Xue Jingnan, Liang Faming
Department of Statistics, Texas A&M University, College Station, TX 77843.
Department of Biostatistics, University of Florida, Gainesville, FL 32611.
J Comput Graph Stat. 2017;26(4):803-813. doi: 10.1080/10618600.2017.1328364. Epub 2017 Oct 9.

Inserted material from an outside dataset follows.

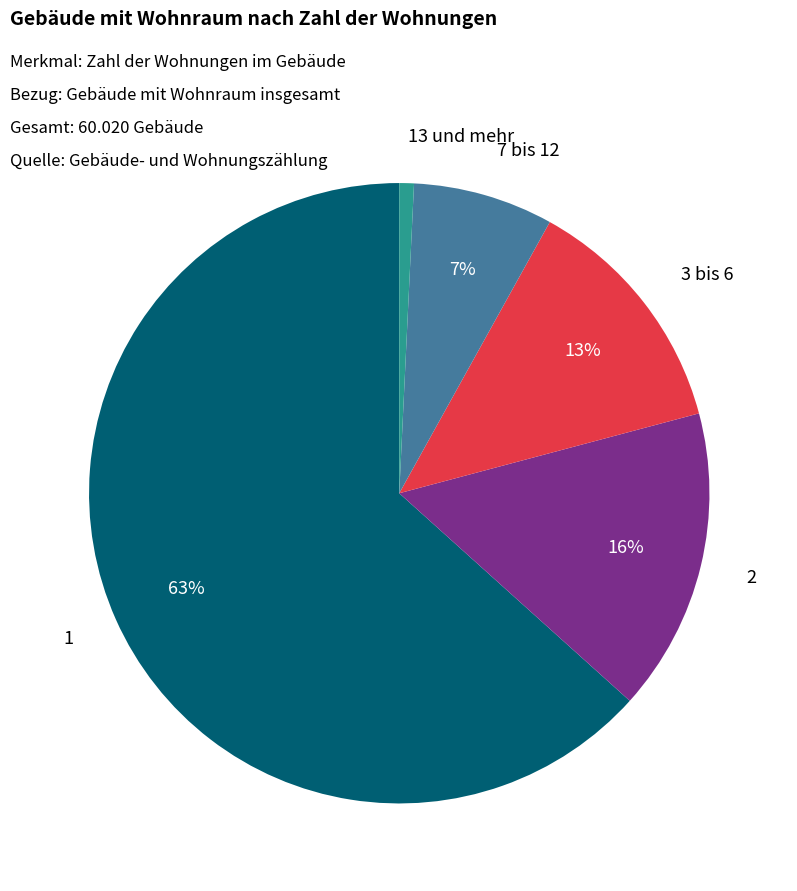

Is it true that 3 bis 6 is 23% of the pie?

False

Feature screening plays an important role in dimension reduction for ultrahigh-dimensional data. In this paper, we introduce a new feature screening method and establish its sure independence screening property under the ultrahigh-dimensional setting. The proposed method works based on the nonparanormal transformation and Henze-Zirkler's test; that is, it first transforms the response variable and features to Gaussian random variables using the nonparanormal transformation and then tests the dependence between the response variable and features using the Henze-Zirkler's test. The proposed method enjoys at least two merits. First, it is model-free, which avoids the specification of a particular model structure. Second, it is condition-free, which does not require any extra conditions except for some regularity conditions for high-dimensional feature screening. The numerical results indicate that, compared to the existing methods, the proposed method is more robust to the data generated from heavy-tailed distributions and/or complex models with interaction variables. The proposed method is applied to screening of anticancer drug response genes.
特征筛选在超高维数据降维中起着重要作用。在本文中,我们介绍了一种新的特征筛选方法,并在超高维设置下建立了其确定独立性筛选性质。所提出的方法基于非正态变换和亨泽 - 齐克勒检验;也就是说,它首先使用非正态变换将响应变量和特征转换为高斯随机变量,然后使用亨泽 - 齐克勒检验来检验响应变量和特征之间的依赖性。所提出的方法至少具有两个优点。首先,它是无模型的,这避免了特定模型结构的指定。其次,它是无条件的,除了一些用于高维特征筛选的正则条件外,不需要任何额外条件。数值结果表明,与现有方法相比,所提出的方法对来自重尾分布和/或具有交互变量的复杂模型生成的数据更具鲁棒性。所提出的方法应用于抗癌药物反应基因的筛选。